Publicity. . .What is worse is that his source of

information is Pius Ncube who is busy preaching

tribalism in Zimbabwe. . .' South African Foreign

Affairs spokesman Mr. Ronnie Mamoepa said the U. S.

should stop interfering in the internal affairs of

Zimbabwe because Zimbabweans were capable of solving

their own problems. Mr. Mamaoepa told `The Herald'

that not amount of pressure would force his country

to change its stance on Zimbabwe. . . ."

 

3.   Under headline "U. S. announces plans to oust

Zimbabwean Govt." the government-controlled Bulawayo-based

daily "Chronicle" (06/25) carried the following front-page

article by Innocent Madonko, Special Projects Editor:

 

"The U. S. Government yesterday announced its

intention to foment an uprising in Zimbabwe through

supporting opposition elements bent on ousting

President Mugabe. . .In a thinly veiled threat to

the government of Zimbabwe, Mr. Powell, using

hawkish and bellicose language, said South Africa

and other African countries should have `greater

engagement' with Harare. . .Mr. Powell

said . . .Mugabe should be overthrown so that a

transitional government is put in place. . .His

diatribe, coming just tow weeks before President

George Bush's inaugural visit to Africa since he

assumed power, is reportedly aimed at arm-twisting

African states into isolating Zimbabwe in return for

favors from Washington. . .The U. S. used similar

hawkish language before invading Iraq and toppling

President Saddam Hussein, claiming that he had

weapons of mass destruction and was `cruel' to his

people. . . . ."

 

4.   Back to back issues of the independent daily "The

Daily News" incorporated excerpts of Secretary Powell's op-

ed in the lead stories carried in the June 25 and 26

editions under the following headlines: "Zimbabwe tops

Bush's agenda"(06/25) and "No objections to unity

government: ZANU PF" (06/26), respectively.

 

5.   Under headline "No objections to unity government:

ZANU PF" the "Daily News" (06/26) reports:

 

"The ruling ZANU PF party yesterday said it had no

objections to a government of national unity with

the opposition Movement for Democratic Change (MDC)

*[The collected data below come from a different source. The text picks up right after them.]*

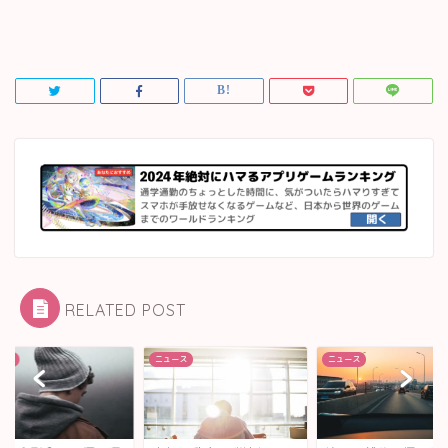
RELATED POST
ース
ニュース
ニュース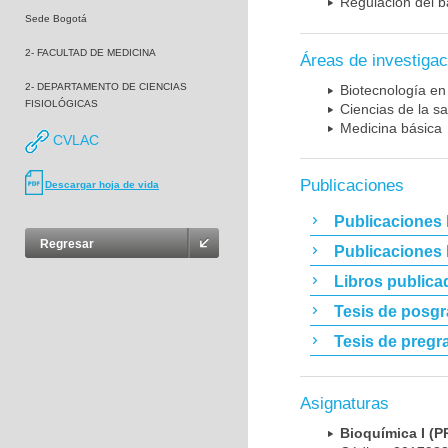
Regulación del b
Sede Bogotá
2- FACULTAD DE MEDICINA
Áreas de investigac
2- DEPARTAMENTO DE CIENCIAS
Biotecnología en
FISIOLÓGICAS
Ciencias de la sa
Medicina básica
CVLAC
Publicaciones
Descargar hoja de vida
Publicaciones 
Regresar
Publicaciones
Libros publica
Tesis de posg
Tesis de pregr
Asignaturas
Bioquímica I 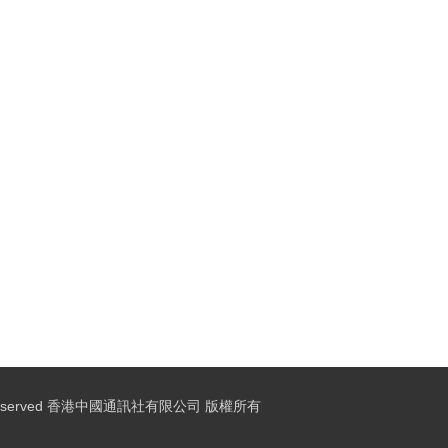
ights Reserved 香港中國通訊社有限公司 版權所有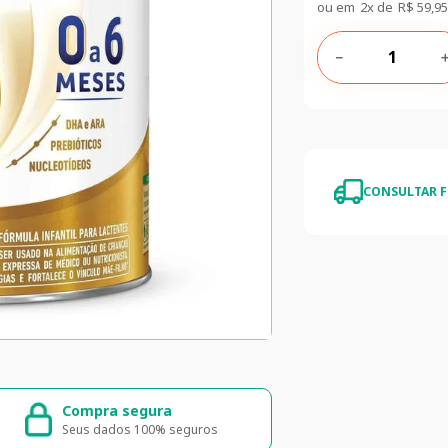
ou em
2
x de
R$
59
,
95
－
CONSULTAR F
e segura
5% de desconto
Brasil
5% de desconto na primeira compra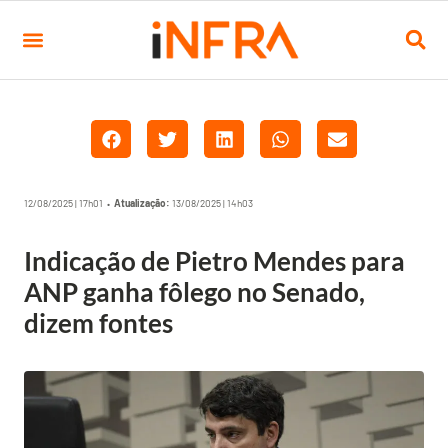
12/08/2025 | 17h01 •
Atualização:
13/08/2025 | 14h03
Indicação de Pietro Mendes para
ANP ganha fôlego no Senado,
dizem fontes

as the U. S. A. this week mounted fresh pressure on

the government to negotiate with the MDC a solution

to Zimbabwe's crisis. In an apparent climb-down,

ZANU-PF spokesman Nathan Shamuyarira told `The Daily

News' that his party was ready for a government of

national unity with the MDC. Shamuyarira said: `We

have had such governments in the 1970s and in 1987

with ZAPU. It is a tradition that we have always

had and we are ready for that (with the MDC).' But

Shamuyarira, who also sits in the ruling party's

powerful Politburo, vehemently rejected demands by

Washington for a transitional government that would

be tasked to prepare for free and fair elections

before American aid could be given to Harare. . . ."

 

6.   Under headline "Zimbabwe tops Bush's agenda" the

"Daily News" (06/25) carried the following article by

Sydney Masamvu, Assistant Editor:

 

"A quick resolution of the political impasse in

Zimbabwe and the implementation of the New

Partnership for Africa's Development (NEPAD), the

continent's economic blueprint, will top the agenda

of U. S. President George Bush's first ever visit to

Southern Africa on 9 July, diplomats disclosed

yesterday. The diplomats spoke as American

Secretary of State Colin Powell pledged Washington's

full support for a transitional government in crisis-

weary Zimbabwe, ratcheting up pressure on President

Robert Mugabe to go after U. S. Senator Lamar

Alexander, the chairman of the Sub-Committee on

Africa, called for a regime change in Zimbabwe two

weeks ago. . . ."

 

7.   We are sending full articles to Washington via fax.